Я снова в счастливом солнечном дне, где Баг, преодолев гравитацию, отрывается от асфальта, и скейт, словно заколдованный, делает полный оборот вокруг своей оси и приземляется точно под его ногами. На лице Бага азарт и восторг, и ветер развевает темные волосы.

Заканчиваю прорисовывать светотени, рисунок почти готов, но тут глупая корова Юля заглядывает за мое плечо и пораженно охает на весь класс:

— Круто! А меня нарисовать сможешь?

Математичка отвлекается от компьютера и грозно смотрит поверх очков.

— Литвинова, я не пойму, чем ты там занимаешься? — Она встает, направляется ко мне, забирает рисунок и с пристрастием его оценивает. — Хм. Весьма талантливо. Но учти — без алгебры в художественное училище тебя все равно не примут.
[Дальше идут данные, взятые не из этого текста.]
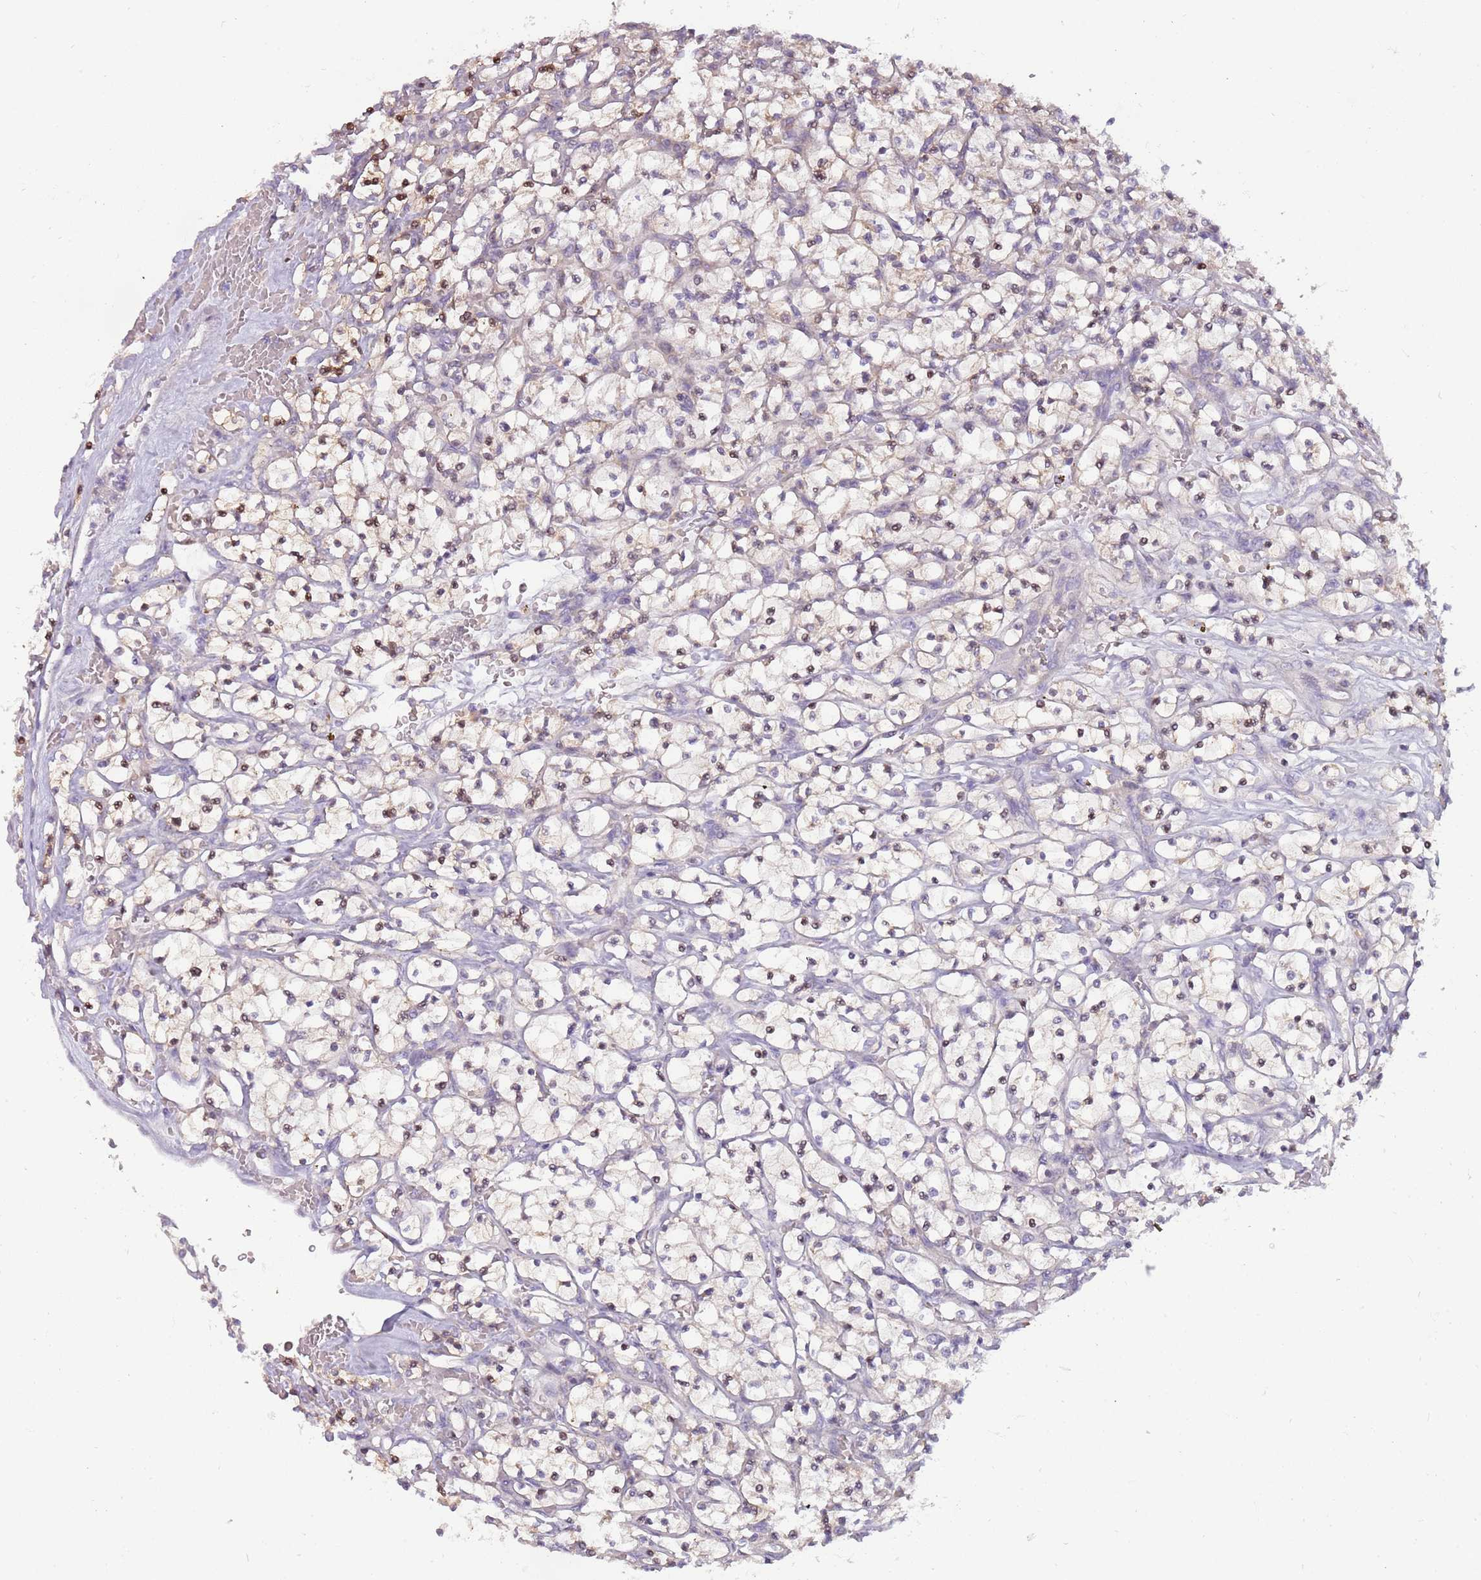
{"staining": {"intensity": "weak", "quantity": "<25%", "location": "cytoplasmic/membranous"}, "tissue": "renal cancer", "cell_type": "Tumor cells", "image_type": "cancer", "snomed": [{"axis": "morphology", "description": "Adenocarcinoma, NOS"}, {"axis": "topography", "description": "Kidney"}], "caption": "Immunohistochemistry (IHC) histopathology image of neoplastic tissue: human renal cancer (adenocarcinoma) stained with DAB (3,3'-diaminobenzidine) shows no significant protein expression in tumor cells.", "gene": "ARHGAP5", "patient": {"sex": "female", "age": 64}}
Оставлю сей шедевр у себя, верну после урока.

Глава 31

Раздается пронзительный звонок, математичка, забрав с подоконника сумку, поспешно покидает класс, а забытый ею рисунок остается на учительском столе. Я вскакиваю, перехватываю хищный взгляд Альки, и сердце уходит в пятки. Порезы на ноге все еще болят, да еще и этот маньяк Зорин меня изрядно потрепал, поэтому Мамедова оказывается проворнее — подлетает к столу первой и уводит листок прямо из-под моей занесенной ладони.

Она разворачивает его, пару мгновений силится въехать в то, что видит, и… разражается визгом:

— Откуда ты его знаешь?!! — почти на ультразвуке орет она, и в висок вонзается иголка боли.

Секунду мне даже хочется зажмуриться, заткнуть уши и в ужасе сбежать. Или, поджав хвост, признать в ней хозяйку и повиниться. Но обида за Бага оттесняет замешательство на задний план, растет и крепнет в груди, превращается в холодную ярость и сковывает сердце толстой коркой льда.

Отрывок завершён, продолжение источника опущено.